Taylor Swift won’t take Spotify back, but like a sad rejected boyfriend, the music-streaming service is still trying to redeem itself. Spotify has now revealed to Swift how much money she walked away from when she pulled her music from the service.
Spotify CEO Daniel Ek wrote a lengthy blog post on Spotify’s website, revealing that the company shelled out more than $2 billion to labels, publishers, and collecting societies, who then in turn distribute the money to songwriters and recording artists thanks to streaming from 50 million active users, which includes about 12.5 million who pay $120 a year for their subscription.
“We’re trying to build a new music economy that works for artists in a way the music industry never has before,” Ek wrote. “And it is working—Spotify is the single biggest driver of growth in the music industry, the number one source of increasing revenue, and the first or second biggest source of overall music revenue in many places.”
He didn’t mention how much of those funds songwriters and artists receive. They’re paid $0.007 per stream.
And Swift? She would’ve made $6 million this year at the rate her music was streamed—and probably a lot more if she hadn’t yanked her tunes.

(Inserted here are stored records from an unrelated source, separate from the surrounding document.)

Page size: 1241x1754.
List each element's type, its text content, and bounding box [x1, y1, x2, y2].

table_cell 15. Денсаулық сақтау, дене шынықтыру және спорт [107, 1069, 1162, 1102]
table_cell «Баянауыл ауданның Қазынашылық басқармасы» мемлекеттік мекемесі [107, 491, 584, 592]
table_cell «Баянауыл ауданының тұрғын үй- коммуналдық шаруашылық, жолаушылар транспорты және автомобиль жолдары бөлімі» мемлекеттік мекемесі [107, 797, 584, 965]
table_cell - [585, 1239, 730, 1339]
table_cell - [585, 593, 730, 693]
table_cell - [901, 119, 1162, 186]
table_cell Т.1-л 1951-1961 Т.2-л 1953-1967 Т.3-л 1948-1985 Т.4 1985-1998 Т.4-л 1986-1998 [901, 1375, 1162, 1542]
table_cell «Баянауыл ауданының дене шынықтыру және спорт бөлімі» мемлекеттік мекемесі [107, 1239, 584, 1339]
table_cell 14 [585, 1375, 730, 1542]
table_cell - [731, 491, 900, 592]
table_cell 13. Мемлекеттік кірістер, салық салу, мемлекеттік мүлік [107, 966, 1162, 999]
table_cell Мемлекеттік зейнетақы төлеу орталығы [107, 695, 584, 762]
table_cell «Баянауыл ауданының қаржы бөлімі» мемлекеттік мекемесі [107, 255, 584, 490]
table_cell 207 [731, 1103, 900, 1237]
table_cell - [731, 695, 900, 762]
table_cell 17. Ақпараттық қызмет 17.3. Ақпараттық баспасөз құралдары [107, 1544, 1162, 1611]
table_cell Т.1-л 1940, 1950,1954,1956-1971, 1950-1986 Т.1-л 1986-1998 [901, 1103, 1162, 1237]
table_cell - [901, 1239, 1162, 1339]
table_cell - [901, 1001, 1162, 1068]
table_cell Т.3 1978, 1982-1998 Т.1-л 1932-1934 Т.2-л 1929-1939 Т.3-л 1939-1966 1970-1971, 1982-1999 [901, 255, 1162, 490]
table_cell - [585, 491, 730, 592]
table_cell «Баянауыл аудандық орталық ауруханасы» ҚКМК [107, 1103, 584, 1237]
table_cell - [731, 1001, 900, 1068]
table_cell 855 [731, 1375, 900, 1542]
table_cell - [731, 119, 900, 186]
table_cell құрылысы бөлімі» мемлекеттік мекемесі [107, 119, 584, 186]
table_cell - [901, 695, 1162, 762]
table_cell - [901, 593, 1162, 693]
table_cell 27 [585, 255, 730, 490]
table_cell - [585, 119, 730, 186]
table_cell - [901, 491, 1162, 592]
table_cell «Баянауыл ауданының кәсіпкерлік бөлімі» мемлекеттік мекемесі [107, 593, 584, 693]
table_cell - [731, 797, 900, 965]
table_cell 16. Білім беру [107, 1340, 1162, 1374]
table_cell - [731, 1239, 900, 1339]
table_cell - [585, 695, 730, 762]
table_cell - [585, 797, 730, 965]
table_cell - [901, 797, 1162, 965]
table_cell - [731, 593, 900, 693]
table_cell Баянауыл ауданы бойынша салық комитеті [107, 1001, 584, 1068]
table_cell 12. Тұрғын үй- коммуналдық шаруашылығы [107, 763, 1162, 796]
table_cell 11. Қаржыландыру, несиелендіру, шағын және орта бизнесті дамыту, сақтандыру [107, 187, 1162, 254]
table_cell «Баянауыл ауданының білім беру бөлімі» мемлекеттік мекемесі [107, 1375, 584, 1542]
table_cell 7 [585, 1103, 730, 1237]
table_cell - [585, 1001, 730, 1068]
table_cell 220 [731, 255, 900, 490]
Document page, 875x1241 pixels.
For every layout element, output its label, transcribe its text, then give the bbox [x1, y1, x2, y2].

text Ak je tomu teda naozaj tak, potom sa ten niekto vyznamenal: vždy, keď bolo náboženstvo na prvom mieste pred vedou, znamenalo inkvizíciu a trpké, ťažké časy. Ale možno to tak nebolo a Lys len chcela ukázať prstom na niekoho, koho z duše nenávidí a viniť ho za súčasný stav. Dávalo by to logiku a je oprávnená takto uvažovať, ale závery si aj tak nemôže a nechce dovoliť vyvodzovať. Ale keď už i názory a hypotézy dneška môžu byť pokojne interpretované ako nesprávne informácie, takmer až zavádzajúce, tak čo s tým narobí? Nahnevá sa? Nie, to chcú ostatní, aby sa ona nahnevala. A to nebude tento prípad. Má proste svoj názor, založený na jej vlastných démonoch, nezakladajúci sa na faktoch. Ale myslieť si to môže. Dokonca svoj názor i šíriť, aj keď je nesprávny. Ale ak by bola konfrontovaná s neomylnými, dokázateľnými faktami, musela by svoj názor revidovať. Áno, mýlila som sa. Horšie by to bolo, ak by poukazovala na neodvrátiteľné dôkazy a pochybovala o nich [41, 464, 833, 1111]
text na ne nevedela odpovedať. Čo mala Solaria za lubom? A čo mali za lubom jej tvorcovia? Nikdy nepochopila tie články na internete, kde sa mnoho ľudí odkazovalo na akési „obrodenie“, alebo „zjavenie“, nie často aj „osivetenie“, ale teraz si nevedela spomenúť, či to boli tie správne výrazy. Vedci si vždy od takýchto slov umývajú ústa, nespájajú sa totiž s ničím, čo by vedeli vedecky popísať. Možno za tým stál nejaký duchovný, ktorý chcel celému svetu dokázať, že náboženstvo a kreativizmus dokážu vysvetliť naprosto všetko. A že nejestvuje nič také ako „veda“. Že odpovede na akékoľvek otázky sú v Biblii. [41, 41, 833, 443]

After news broke last week that Swift removed all her music from the service, Swift called Spotify a “grand experiment” and said she didn’t want to put her music there.
“If I had streamed the new album, it’s impossible to try to speculate what would have happened,” Swift told Yahoo last week. “But all I can say is that music is changing so quickly, and the landscape of the music industry itself is changing so quickly, that everything new, like Spotify, all feels to me a bit like a grand experiment. And I’m not willing to contribute my life’s work to an experiment that I don’t feel fairly compensates the writers, producers, artists, and creators of this music.”
But Ek’s point wasn’t just to try reaching out to Swift again. He also wanted to dispel some myths about streaming. He argued that streaming services are driving sales, and challenged the point that artists receive very little money from streaming.
In the long run, he said, Spotify is crucial in a market where people don’t buy CDs that much anymore. Some artists who don’t have the clout that Swift does may have to use services like Spotify, but right now, but after selling 1.2 million copies in the past week, Swift has some leeway in her favor.
Spotify: We were on track to payout $6 million to Taylor Swift this year. (Context: 1 week of 1989 album sales = ~$12 million.)